### EXERCISE GOAL
Return the records below exactly; pictures stay out.

Change listing data
# # # # #

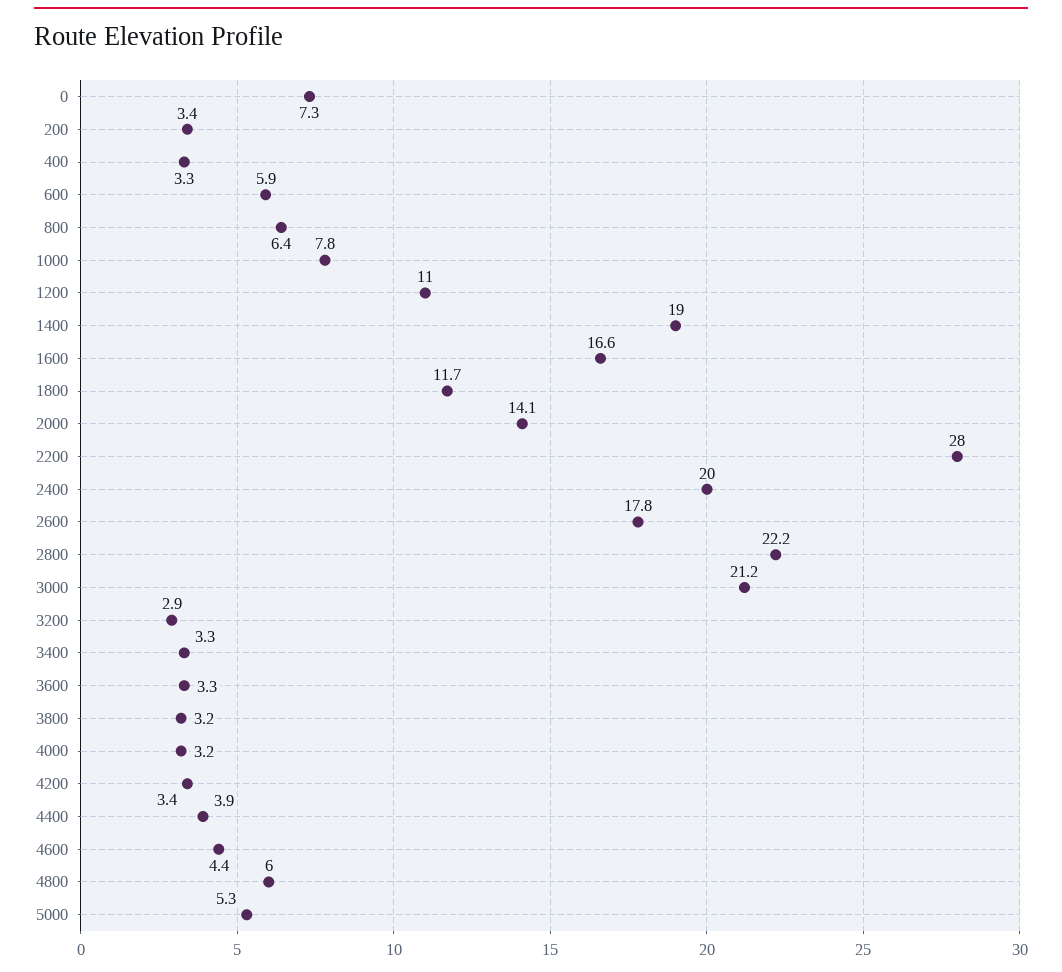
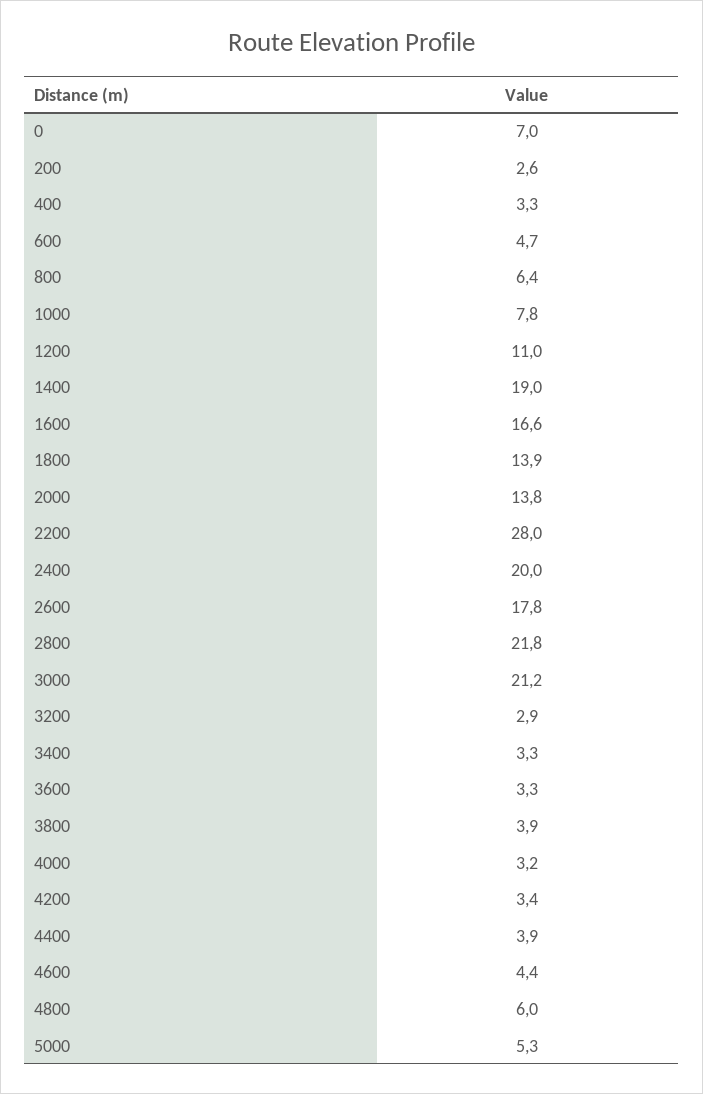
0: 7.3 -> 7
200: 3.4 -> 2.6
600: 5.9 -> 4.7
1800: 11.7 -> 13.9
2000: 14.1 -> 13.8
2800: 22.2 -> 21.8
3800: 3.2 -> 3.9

# # # # #

### EXPECTED ANSWER
0: 7.3 -> 7
200: 3.4 -> 2.6
600: 5.9 -> 4.7
1800: 11.7 -> 13.9
2000: 14.1 -> 13.8
2800: 22.2 -> 21.8
3800: 3.2 -> 3.9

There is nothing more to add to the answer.